━━━ SELECTED TEXT ━━━

Director-General for Health Dr. Patrick Amoth speaks during the inaugural National Science Research Translation Congress organised by The Star at the African Population and Health Research Center (APHRC) in Nairobi on October 22, 2025./LEAH MUKANGAI
Kenya’s public hospitals will soon be ranked based on the quality of services they provide, in a new government plan aimed at improving accountability and patient outcomes.
Director-General for Health Dr. Patrick Amoth said the rankings will be guided by the proposed Quality Health Care and Patient Safety Bill, which has been approved by Cabinet and is now before the Senate.
“Once passed into law, we will have a system for how hospitals are run,” he said. “In the public health sector, we sometimes claim to offer services beyond our capacity. This Bill will help us improve continuously and ensure Kenyans receive the highest quality of care.”
Amoth spoke on Wednesday, October 22, during the inaugural National Science Research Translation Congress organised by The Star at the African Population and Health Research Center (APHRC) in Nairobi.
He stressed that the ranking initiative will not be punitive but will serve as a continuous quality improvement tool to help facilities benchmark and adopt best practices.
The Bill proposes clear performance standards based on human resources, equipment, and infrastructure—areas where many public hospitals struggle.
“It is not about punishment,” Amoth said.
“It is about measuring ourselves, identifying gaps, and improving so that Kenyans get the quality of health services guaranteed by the Constitution.”
The ranking system is part of a broader Ministry of Health plan to use real-time data to enhance service delivery. Digital dashboards are being developed to track key indicators such as patient satisfaction, mortality rates, and the availability of essential medicines.

━━━ ENTRIES SUPPLIED ━━━

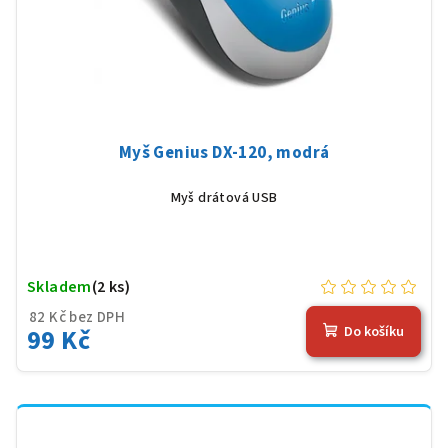
Myš Genius DX-120, modrá
Myš drátová USB
Skladem
(2 ks)
82 Kč bez DPH
99 Kč
Do košíku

━━━

> _QUESTIONS ON THE MATERIAL_:
1. List the key indicators that the article on Kenya's hospital rankings says the digital dashboards will track.
2. According to the hospital rankings article, where is the Quality Health Care and Patient Safety Bill now, and who has already approved it?
3. Continue the article on Kenya's public hospital rankings after its last sentence.

> _OUTPUTS IN ORDER_:
1. Patient satisfaction, mortality rates, and the availability of essential medicines.

2. It has been approved by Cabinet and is now before the Senate.

3.
Amoth said the ministry is working with universities and research institutions to strengthen data analytics capacity and ensure policies are informed by evidence.
“We base our decisions on data. That’s why we are partnering with institutions like the University of Nairobi’s Centre for Epidemiological Modelling and Analysis,” he said.
He added that the quality rankings will bring greater transparency to a sector often plagued by uneven standards between urban and rural hospitals.
The ministry is also collaborating with KEMRI and regional partners to create innovation ecosystems that turn research into practical health improvements.
“We want hospitals to run like performance-based institutions,” Amoth said. “If a facility excels in orthopedic outcomes, we should know that — and if another struggles, we should help it improve.”
He noted that the long-term goal is for data, research, and innovation to drive hospital management and funding.
“This is how we move from data to decision, from evidence to action, and from innovation to impact,” Amoth said.
The Quality Health Care and Patient Safety Bill 2025 forms part of wider reforms under the Bottom-Up Economic Transformation Agenda, which seeks to enhance efficiency and accountability across public service.